Los padres primerizos a menudo se enfrentan a interrogantes y preocupaciones sobre si el bebé debe dormir en la misma habitación o en su propio cuarto desde que llegan del hospital. Sin embargo, la investigación científica respalda que el contacto cercano y el apego son beneficiosos para la seguridad del bebé.
Un estudio de la Universidad de Florida respalda la idea de que el contacto piel a piel con los padres contribuye a un ritmo cardíaco regular, respiración estable y un sueño más profundo, lo que a su vez promueve un desarrollo cerebral óptimo en los bebés.
La investigación reveló que los bebés que duermen en habitaciones separadas de sus padres mostraban un aumento del 176% en la actividad cardíaca y una disminución del 86% en el tiempo de sueño profundo en comparación con aquellos que descansan cerca de sus padres.
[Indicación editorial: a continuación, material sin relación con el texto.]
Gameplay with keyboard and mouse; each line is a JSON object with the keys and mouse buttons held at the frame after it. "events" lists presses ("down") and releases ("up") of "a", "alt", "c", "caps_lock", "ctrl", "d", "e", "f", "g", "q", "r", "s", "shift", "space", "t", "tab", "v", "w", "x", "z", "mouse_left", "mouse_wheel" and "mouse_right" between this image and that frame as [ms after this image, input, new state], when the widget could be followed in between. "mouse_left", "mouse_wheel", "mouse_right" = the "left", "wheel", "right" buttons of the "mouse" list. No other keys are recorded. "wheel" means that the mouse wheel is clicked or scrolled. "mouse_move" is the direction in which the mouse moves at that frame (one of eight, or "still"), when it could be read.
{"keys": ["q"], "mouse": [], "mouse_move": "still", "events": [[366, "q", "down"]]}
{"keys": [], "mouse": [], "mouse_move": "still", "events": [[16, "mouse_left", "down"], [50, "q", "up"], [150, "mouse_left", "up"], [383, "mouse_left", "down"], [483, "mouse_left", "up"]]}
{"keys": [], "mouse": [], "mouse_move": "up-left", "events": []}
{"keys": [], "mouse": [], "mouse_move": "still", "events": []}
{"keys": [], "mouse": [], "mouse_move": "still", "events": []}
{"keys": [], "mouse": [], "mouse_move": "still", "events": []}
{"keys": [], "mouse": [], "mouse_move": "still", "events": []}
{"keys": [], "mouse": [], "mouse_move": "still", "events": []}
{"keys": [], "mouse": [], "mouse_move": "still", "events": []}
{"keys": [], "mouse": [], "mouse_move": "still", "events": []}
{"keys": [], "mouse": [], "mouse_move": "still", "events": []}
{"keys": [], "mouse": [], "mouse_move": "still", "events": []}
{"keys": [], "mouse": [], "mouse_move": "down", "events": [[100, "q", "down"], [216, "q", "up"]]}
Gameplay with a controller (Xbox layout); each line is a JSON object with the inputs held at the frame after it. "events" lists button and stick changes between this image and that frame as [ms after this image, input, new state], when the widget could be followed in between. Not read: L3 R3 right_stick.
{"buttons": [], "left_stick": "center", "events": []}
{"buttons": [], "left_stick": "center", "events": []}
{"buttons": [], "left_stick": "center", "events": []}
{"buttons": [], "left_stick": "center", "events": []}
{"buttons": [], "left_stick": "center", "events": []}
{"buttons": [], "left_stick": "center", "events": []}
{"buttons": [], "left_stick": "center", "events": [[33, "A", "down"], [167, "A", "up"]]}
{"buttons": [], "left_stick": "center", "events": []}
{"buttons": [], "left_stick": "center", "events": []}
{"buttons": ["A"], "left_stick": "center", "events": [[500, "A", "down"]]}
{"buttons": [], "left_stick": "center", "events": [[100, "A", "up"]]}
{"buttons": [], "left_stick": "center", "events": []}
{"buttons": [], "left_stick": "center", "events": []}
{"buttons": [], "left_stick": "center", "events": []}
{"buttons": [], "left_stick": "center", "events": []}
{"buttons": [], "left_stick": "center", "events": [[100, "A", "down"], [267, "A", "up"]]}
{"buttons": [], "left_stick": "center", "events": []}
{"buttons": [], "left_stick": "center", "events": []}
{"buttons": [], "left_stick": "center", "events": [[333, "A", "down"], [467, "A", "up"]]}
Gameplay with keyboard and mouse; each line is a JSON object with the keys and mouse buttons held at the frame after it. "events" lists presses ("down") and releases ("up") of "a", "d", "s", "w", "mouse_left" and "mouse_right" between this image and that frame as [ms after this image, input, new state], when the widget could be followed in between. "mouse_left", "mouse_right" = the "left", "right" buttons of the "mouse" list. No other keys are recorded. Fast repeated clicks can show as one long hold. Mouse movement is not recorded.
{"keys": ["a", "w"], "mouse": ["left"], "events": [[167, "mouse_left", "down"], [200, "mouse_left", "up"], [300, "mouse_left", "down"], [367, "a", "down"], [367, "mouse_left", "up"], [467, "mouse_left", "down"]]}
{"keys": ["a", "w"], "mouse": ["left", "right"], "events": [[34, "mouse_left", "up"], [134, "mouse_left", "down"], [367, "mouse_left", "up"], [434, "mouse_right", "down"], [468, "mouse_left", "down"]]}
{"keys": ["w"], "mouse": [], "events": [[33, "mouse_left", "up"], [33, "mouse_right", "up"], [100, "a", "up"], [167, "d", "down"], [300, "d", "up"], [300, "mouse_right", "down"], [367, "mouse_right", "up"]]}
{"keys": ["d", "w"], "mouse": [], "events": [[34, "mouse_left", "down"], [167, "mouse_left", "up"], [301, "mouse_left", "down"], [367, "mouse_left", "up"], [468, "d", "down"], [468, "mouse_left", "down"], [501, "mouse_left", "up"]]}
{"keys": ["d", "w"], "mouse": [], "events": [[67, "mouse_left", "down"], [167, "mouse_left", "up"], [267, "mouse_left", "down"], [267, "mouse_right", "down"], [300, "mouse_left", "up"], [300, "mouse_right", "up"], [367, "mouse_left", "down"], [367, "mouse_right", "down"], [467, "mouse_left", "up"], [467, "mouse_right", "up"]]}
Además, se observó que los bebés que duermen junto a sus padres, ya sea en cunas adyacentes o colecho, tienden a llorar menos, presentan menos enfermedades y tienen un aumento de peso más saludable.
La ciencia respalda también que la cercanía promueve una lactancia más efectiva y prolongada, además de brindar a los padres una sensación de seguridad para cuidar mejor a sus hijos, fortaleciendo el vínculo y apego entre ellos.
En resumen, los recién nacidos, independientemente de ser prematuros o a término, se benefician significativamente del contacto piel a piel con sus padres, ayudando a regular aspectos vitales como el ritmo cardíaco, la temperatura corporal, la respiración y los patrones de alimentación, factores esenciales para su salud y bienestar.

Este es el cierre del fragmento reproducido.